One of the things that amaze me about life is how so many people remain wedded to statism despite the inherent defectiveness and destructiveness of the statist paradigm. Why remain committed to something — why go into emotional hyper-drive over its failures — why spend a lifetime of coming up with reforms — when it’s obvious that the program can never work?
Oftentimes statists get upset at libertarians over what they perceive as our impracticalness. Whenever they’re faced with a new crisis in their statist programs, they say to us libertarians, “Show us your plan for immigration! Show us your plan for the drug war! Show us your plan for public schooling! Show us your plan for Medicare! Show us your plan for welfare.”
We libertarians respond, “We have no plans for any of those things because they are all inherently defective. We propose the dismantling or repeal of such programs, thereby letting freedom and the free market reign.” That causes the statists to get all uptight and exclaim, “Oh, you libertarians are so impractical!”
But what could be more practical than advocating a solution that works? Freedom and free markets do work. Isn’t it rational to support something that is workable, as compared to supporting something that is inherently defective?
Consider immigration controls. As I explained in my recent article “Immigration Socialism versus Freedom and the Free Market,” immigration controls are inherently defective because they are nothing more than a form of socialist central planning. There is no way that the central planner can ever have the necessary knowledge to centrally plan the complexities of an international labor market, much less a national one or even a local one. And the more the central planner tries to do so, with new reforms and interventions, the worse the crisis becomes.
Over the decades, I have seen spate after spate of “crises” involving both immigration and the drug war. Every five years or so, after some new reform has been enacted, people have gone into emotional hyper-drive over the immigration “crisis” or the drug-war “crisis.” No reform ever satisfies them, simply because no reform can ever prove effective given the inherent defectiveness of the program.
For example, many years ago the statists said, “If you’ll just make it illegal for American employers to hire illegal aliens, we’ll never need another reform again because there will be no jobs for them (which, of course, contradicted their claims that illegal aliens come to the United States for welfare).” So, the statists finally got their wish — they got a law enacted that converted anybody who hired illegal aliens into federal felons.
Did it solve the crisis? Of course not, just as I said it wouldn’t. Did they go back and repeal the intervention once they realized that it hadn’t worked? Of course not. When everyone went into immigration-crisis hyper-drive the next time, they just stacked more interventions on top of the previous ones.

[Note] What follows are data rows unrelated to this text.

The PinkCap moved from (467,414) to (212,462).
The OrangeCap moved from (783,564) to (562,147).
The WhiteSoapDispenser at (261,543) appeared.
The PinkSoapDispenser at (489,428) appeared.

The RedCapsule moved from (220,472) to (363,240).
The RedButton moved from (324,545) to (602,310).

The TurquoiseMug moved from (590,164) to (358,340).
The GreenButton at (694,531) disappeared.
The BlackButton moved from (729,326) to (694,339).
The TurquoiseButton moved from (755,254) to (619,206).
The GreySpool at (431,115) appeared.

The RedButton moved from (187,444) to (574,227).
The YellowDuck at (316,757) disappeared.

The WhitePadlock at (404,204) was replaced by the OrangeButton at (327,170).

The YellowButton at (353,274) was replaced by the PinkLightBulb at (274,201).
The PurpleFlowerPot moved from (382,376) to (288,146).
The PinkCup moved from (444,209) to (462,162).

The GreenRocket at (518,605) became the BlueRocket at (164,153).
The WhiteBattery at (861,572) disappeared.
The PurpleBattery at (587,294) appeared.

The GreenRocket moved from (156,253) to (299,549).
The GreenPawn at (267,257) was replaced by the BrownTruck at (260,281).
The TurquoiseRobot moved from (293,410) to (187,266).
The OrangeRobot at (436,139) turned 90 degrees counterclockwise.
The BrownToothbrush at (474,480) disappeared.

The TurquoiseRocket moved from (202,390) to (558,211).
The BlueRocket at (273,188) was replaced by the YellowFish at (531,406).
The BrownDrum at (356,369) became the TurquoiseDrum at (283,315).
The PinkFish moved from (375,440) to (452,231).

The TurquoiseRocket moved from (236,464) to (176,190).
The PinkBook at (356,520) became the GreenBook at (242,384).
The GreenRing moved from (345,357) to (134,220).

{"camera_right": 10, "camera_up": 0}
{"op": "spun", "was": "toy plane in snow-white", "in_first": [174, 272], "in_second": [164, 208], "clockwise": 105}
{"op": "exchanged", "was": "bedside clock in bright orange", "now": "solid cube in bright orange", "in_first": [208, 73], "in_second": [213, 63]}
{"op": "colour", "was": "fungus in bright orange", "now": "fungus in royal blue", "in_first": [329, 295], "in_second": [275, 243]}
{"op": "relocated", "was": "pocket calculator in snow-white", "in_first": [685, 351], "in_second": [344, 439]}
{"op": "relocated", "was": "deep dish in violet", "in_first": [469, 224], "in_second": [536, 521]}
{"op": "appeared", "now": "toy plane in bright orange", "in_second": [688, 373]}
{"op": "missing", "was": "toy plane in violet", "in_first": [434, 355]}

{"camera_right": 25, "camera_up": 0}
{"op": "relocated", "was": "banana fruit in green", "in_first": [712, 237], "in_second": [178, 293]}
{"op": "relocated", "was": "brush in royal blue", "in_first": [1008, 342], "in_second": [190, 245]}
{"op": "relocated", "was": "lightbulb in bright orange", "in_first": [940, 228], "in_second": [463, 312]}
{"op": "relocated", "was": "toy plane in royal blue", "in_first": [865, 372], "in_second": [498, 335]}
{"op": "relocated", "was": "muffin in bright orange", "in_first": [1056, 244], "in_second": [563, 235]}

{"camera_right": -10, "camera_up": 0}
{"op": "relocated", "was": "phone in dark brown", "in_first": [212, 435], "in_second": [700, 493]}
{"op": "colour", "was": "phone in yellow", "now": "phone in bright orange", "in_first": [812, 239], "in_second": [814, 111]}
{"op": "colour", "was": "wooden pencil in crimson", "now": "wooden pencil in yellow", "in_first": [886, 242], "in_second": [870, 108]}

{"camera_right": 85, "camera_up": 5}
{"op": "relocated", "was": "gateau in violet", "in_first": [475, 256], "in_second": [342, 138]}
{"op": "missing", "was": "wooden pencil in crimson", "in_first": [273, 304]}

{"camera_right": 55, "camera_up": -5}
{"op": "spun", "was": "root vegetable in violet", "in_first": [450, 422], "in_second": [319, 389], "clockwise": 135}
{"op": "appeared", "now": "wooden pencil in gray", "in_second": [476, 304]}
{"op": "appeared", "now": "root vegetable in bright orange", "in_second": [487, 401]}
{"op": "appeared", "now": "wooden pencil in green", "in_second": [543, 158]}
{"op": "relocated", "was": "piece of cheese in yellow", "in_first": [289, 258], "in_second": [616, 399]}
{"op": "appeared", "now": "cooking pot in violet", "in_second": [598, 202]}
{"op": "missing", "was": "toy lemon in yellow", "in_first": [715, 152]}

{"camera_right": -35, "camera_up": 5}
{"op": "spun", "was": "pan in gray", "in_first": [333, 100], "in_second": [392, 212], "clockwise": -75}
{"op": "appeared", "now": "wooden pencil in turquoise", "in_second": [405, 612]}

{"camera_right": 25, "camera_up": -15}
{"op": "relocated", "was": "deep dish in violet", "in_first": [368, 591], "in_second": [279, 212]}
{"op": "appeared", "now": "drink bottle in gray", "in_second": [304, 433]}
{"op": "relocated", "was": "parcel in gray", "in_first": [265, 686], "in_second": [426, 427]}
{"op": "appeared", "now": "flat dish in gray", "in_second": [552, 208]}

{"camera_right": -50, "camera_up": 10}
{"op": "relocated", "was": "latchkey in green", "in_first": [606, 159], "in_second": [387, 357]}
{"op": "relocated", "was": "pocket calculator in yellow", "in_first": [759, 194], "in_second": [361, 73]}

Same with the drug war. Every episode of hyper-drive over the failure of the drug war to stamp out drugs has only been met with calls for new reforms. Mandatory-minimum sentences. Asset forfeitures. Bank reporting requirements. Violations of financial privacy. Cash-importation regulations. U.S. troops in Colombia. Extradition of drug lords. The latest is the harsh military crackdown in Mexico, something that the statists have long called for on the U.S. side of the border too, which has done nothing more than cause drug-war violence along the border to soar.
The answer to all this madness is obvious: freedom and the free market. It’s the only thing that will work and it’s the only thing that is based on moral principles. Open the borders to the free movements of goods, services, and people. Legalize all drugs, not just marijuana. Immediately, the immigration crisis and the drug-war crisis would evaporate.
No more deaths along the border. No more illegal trespasses of ranchers’ lands. No more transporting of immigrants in the backs of closed-up tractors-trailers. No more ID checks. No more raids on private businesses. No more drug cartels. No more drug-war assassinations. No more violations of civil liberties and financial privacy. Just peaceful and harmonious commerce among people, with each living his life and pursuing happiness in his own way.
How much more practical can you get than that? How much more moral can you get than that?
Instead, the statists keep our nation committed to statism, telling us the only acceptable proposals are those that maintain the existence of statist programs. We must operate within their paradigm of statism, they tell us, which means that our proposals must always be limited to reforming, not repealing, their statism.
But that is sheer nonsense! When a paradigm is inherently defective, the only right and rational course of action is to call for its replacement with a new paradigm, especially one that works. Freedom and the free market work. Statism doesn’t and can’t.